* _REQUIRED TASK 1_
Write out the passage of the essay on noticing from "With each step" to "come and go.".

* _DOCUMENT EXCERPT_
Every Season Sacred: The Gift of Noticing

I’m pushing the stroller around the corner when the podcast I’m streaming cuts out. I frown and glance at my phone. Out of battery. I’ve just promised my older kids thirty more minutes of park time with friends while I walk the nearby sidewalks. What am I supposed to do with no podcasts, music, or texting? I’m tempted to call them over and tell them it’s time to go.

What will I do with thirty minutes of silence? With no one to listen to or talk with? With a life full of loud children, I dream of silence often. But now that I’m forced to be in the silence and stillness of the day, I don’t love it.

I take a breath and keep walking, determined to live up to the challenge.

As I walk, my daughter giggles. I realize she’s been giggling all along, but I was too distracted by my phone’s speakers to notice the beautiful melody right in front of me. A few more minutes in, I start to hear the birds chirping as they keep watch from their perches in the canopy of trees overhead. The more I walk without manufactured noise, the more I notice: a symphony of hooting owls, the crunching of leaves, and creaking park swings.

My awakened senses bring me more into the present.

With each step on the pavement, I add to the rhythm of the song that has been humming all along. As I walk, I ask God to help me awaken to what is happening right in front of me, to the beauty I’ve been too distracted to notice.

I feel the snap of the twigs as I push the stroller down the boulevard.

I feel the embrace of the afternoon as little wisps of a cool breeze come and go.

I breathe in the fresh air, the last vestiges of summer giving way to the beginnings of fall.

A squirrel with a bushy plume of a tail gathers acorns, skittering across lawns, planning for the cooler days to come.

I look up to the two mighty oaks that line the boulevards and wonder when their leaves started to spin into golden hues. I eye the playground, where an elderly neighbor is picking up bits of trash and the neighborhood kids have joined in, making up a multigenerational litter brigade.

Would I have even noticed the ordinary grace right in front of me if I had planned ahead and charged my phone?

Our lives are loud.

Even when we think we’re clearing our minds, we often fill them with something else. Being awake to our lives feels almost unnatural. Disconnecting from technology so we can be present to where we are and who we’re with isn’t easy. Sometimes there are situations or emotions we’d prefer to escape or avoid. While I’m all for using technology in healthy ways, I’m aware of my propensity to scroll in an attempt to distract or numb myself, and then I’ll tell my friends how I “just can’t find space to think.”

I often wonder what I’m missing out on—what we are collectively missing out on—when we default to zoning out on our phones. What delightful interactions pass us by in the waiting room because we’re too engrossed in a Twitter thread? What glimpse of humanity do we miss because we’re checking emails while waiting in line at the grocery store?

* _LISTING_

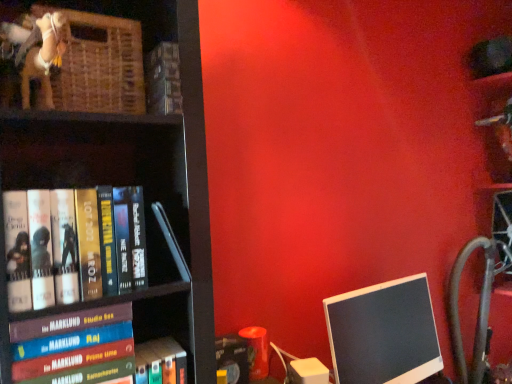
Question: Is black plastic monitor at right taller or shorter than matte black book at lower center, acting as the 5th book starting from the top?

Choices:
 (A) tall
 (B) short

Answer: (A)

Question: Relative to matte black book at lower center, the first book when ordered from bottom to top, is black plastic monitor at right in front or behind?

Choices:
 (A) front
 (B) behind

Answer: (B)

Question: Which object is the closest to the hardcover book at left, marked as the second book in a top-to-bottom arrangement?

Choices:
 (A) hardcover book at lower left, the 2th book from the bottom
 (B) black plastic monitor at right
 (C) hardcover book at left, marked as the third book in a bottom-to-top arrangement
 (D) hardcover book at upper center, arranged as the first book when viewed from the top
 (E) woven wood basket at upper left

Answer: (C)

Question: Which object is the farthest from the matte black book at lower center, the first book when ordered from bottom to top?

Choices:
 (A) woven wood basket at upper left
 (B) hardcover book at lower left, which is counted as the fourth book, starting from the top
 (C) hardcover book at left, which is the 3th book from top to bottom
 (D) hardcover book at upper center, the fifth book in the bottom-to-top sequence
 (E) black glossy monitor at lower right

Answer: (A)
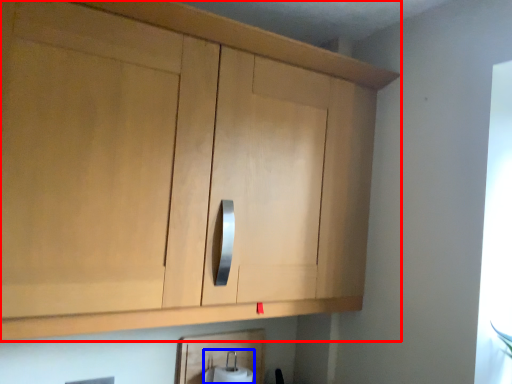
Question: Among these objects, which one is nearest to the camera, cabinetry (highlighted by a red box) or toilet paper (highlighted by a blue box)?

Choices:
 (A) cabinetry
 (B) toilet paper

Answer: (A)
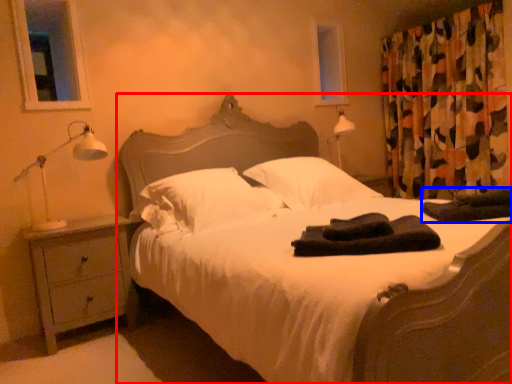
Question: Which object appears farthest to the camera in this image, bed (highlighted by a red box) or material (highlighted by a blue box)?

Choices:
 (A) bed
 (B) material

Answer: (B)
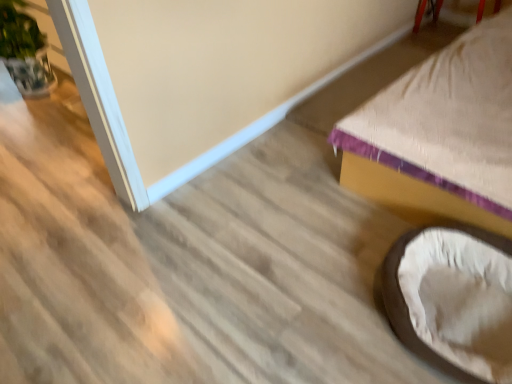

* _REQUIRED TASK 2_
Reproduce the rows word for word, from the start of the rows to the line with "Answer: (C)", both included. Leave the pictures out of your answer.

* _RIGHT ANSWER 1_
With each step on the pavement, I add to the rhythm of the song that has been humming all along. As I walk, I ask God to help me awaken to what is happening right in front of me, to the beauty I’ve been too distracted to notice.

I feel the snap of the twigs as I push the stroller down the boulevard.

I feel the embrace of the afternoon as little wisps of a cool breeze come and go.

* _RIGHT ANSWER 2_
Question: Is black plastic monitor at right taller or shorter than matte black book at lower center, acting as the 5th book starting from the top?

Choices:
 (A) tall
 (B) short

Answer: (A)

Question: Relative to matte black book at lower center, the first book when ordered from bottom to top, is black plastic monitor at right in front or behind?

Choices:
 (A) front
 (B) behind

Answer: (B)

Question: Which object is the closest to the hardcover book at left, marked as the second book in a top-to-bottom arrangement?

Choices:
 (A) hardcover book at lower left, the 2th book from the bottom
 (B) black plastic monitor at right
 (C) hardcover book at left, marked as the third book in a bottom-to-top arrangement
 (D) hardcover book at upper center, arranged as the first book when viewed from the top
 (E) woven wood basket at upper left

Answer: (C)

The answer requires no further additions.